I am a hard sci-fi fan and there are a lot of recent stories around what constitutes sentience, intelligence etc. Would you be the same if your mind was uploaded into massive computer? Would you be the same person if you were teleported - broken down molecule-by-molecule, sent as a signal to somewhere, and then rebuilt? What if someone else were uploaded into you brain as well? These topics pose a lot of interesting questions, questions I love to ponder over, and your writing has given me some new avenues to pursue thinking about it.
You have made me intensely curious as to the background of where you are writing from. I personally have type 2 bipolar disorder, which is quite effectively "under control" most of the time, but sometimes does not feel like me. Sometimes when I am having a bad "up" stage I feel more like me than ever. I think that is why your piece spoke to me so much, as people surrounding me don't want to see the up and down stage as me.
As for the writing - I found it perfectly paced. The short paragraphs are very punchy, they do not bog the reader down, instead they very effectively get the essential question across and then "bang" - straight onto the next point.
Thank you so much, a great piece that has given me pause for consideration both personally, and also in relation to the fiction/non-fiction topics I like to read.
this is my first review and I am happy that it is of your story.
The thing that I like most about your story is the concept as a whole. The concept of a science fiction story that has a religious basis to it is very novel and interesting. I read a lot of science fiction and while the idea of building arks to get off a dying planet is not new, the religious basis of it is not something I have seen before and it would be very exciting to see it developed. Well done on coming up with such a fresh idea!
The first thing that I would suggest as an improvement would be to spell-check any story that you are going to publish. For me, even an amazing story will be severely detracted from if there are spelling mistakes or poor grammar. It makes the story harder to read and not "flow", as I tend to get stuck on the misspelled words.
It is a short story and there is not a lot of room to flesh out the details, but who is your target audience with this story? If it is intended for readers with an interest in sci-fi I would recommend reading some recent science fiction and perhaps even some scientific articles about the topic of space arks etc. Details such as Bruno just pushing a red button to launch a large, complicated space craft are not believable for a science fiction story. Just as a hint, a ship that large would probably have to be ferried to space in pieces and assembled there - it would never get off the ground as a whole ship .
Another thing I was left wondering is why is Bruno the captain of the ship? Even though he had the original vision, the monk then had the main vision from the statue, and it is not made clear that Bruno should be any part of it. Unless it is made clear that Bruno is destined to be the Captain in the story or it is delivered in the monk's vision, it is hard to imagine the Vatican allowing a taxi driver even onto the ship when so many high-ranking clergy would probably be clamouring for a spot.

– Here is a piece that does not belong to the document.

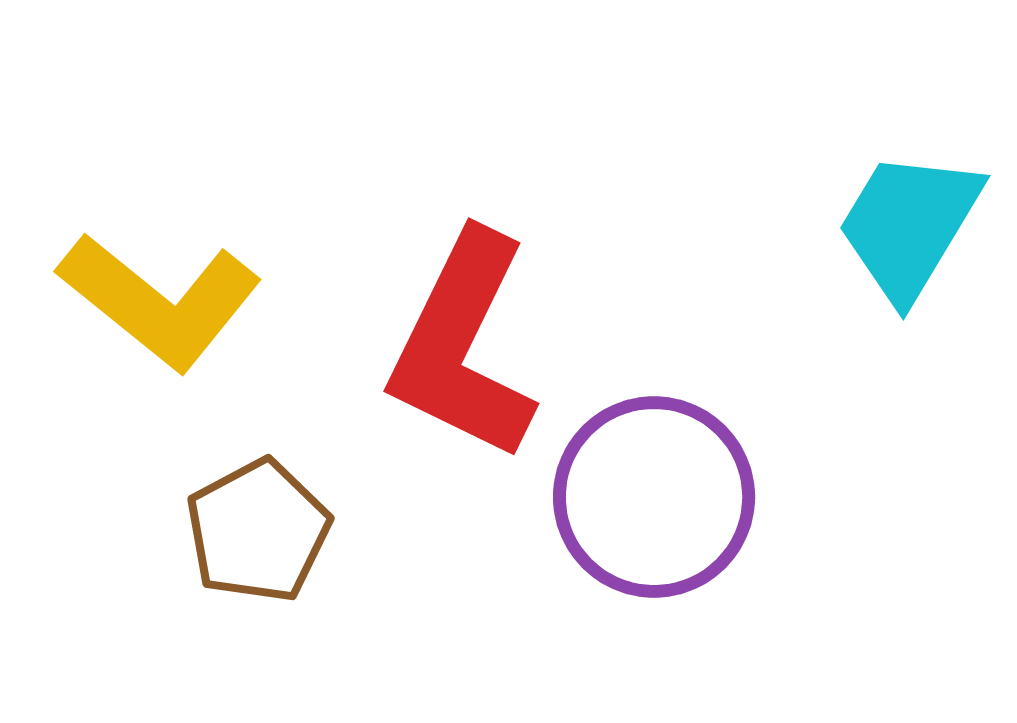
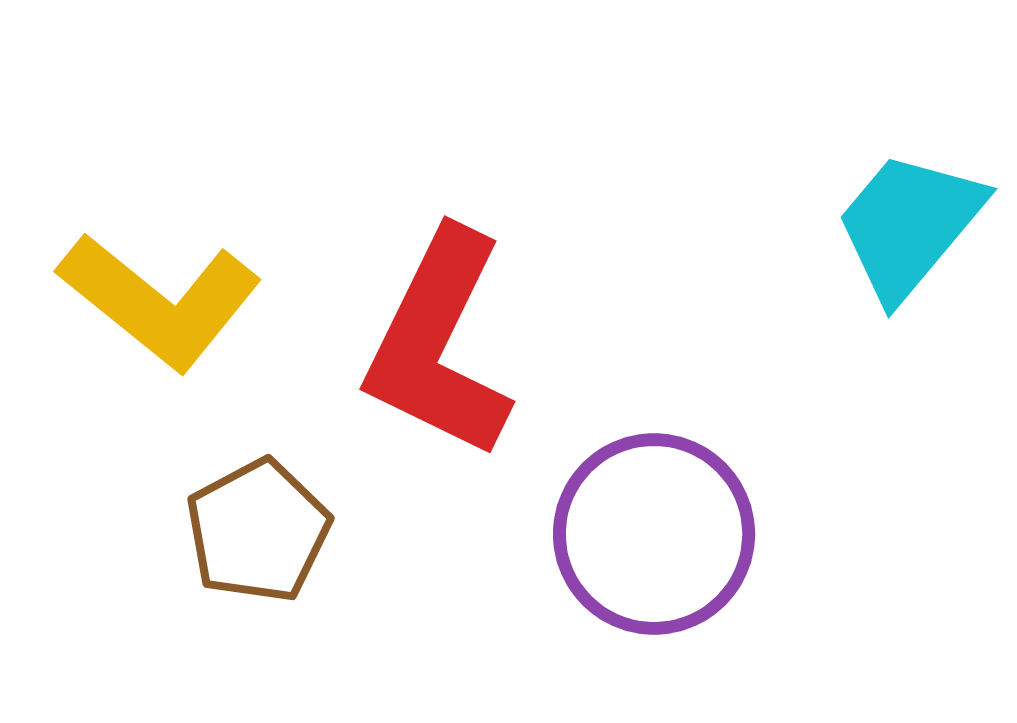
cyan trapezoid: rotated 9 degrees clockwise
red L-shape: moved 24 px left, 2 px up
purple circle: moved 37 px down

I would really love to see the idea developed and written as a much longer story. There are some amazing ideas and concepts for that development - I'd really like to see how nuns and priests are going to colonise another planet and grow the population! There are some great opportunities there for exploring the ideas of Priesthood/Nun celibacy and religious views.
I hope the review has helped in some way, and I really look forward to reading more of your writing and hopefully seeing more of this story!